── EXTRACTED INFORMATION
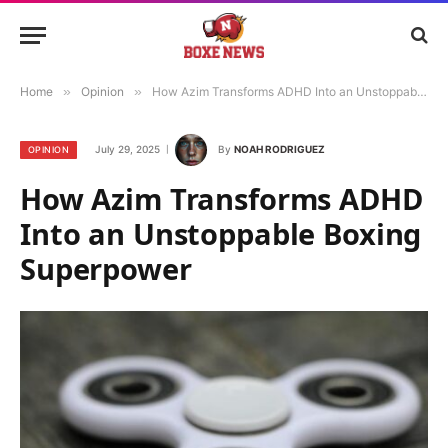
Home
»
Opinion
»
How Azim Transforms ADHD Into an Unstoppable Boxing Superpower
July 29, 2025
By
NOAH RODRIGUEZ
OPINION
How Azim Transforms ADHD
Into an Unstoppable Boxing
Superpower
────
EXERCISE REQUIREMENTS
Rewrite the data above so that each "Boxing" becomes "Kickboxing" and nothing else changes. Leave the pictures out.

RESPONSE TO THIS TASK
Home
»
Opinion
»
How Azim Transforms ADHD Into an Unstoppable Kickboxing Superpower
July 29, 2025
By
NOAH RODRIGUEZ
OPINION
How Azim Transforms ADHD
Into an Unstoppable Kickboxing
Superpower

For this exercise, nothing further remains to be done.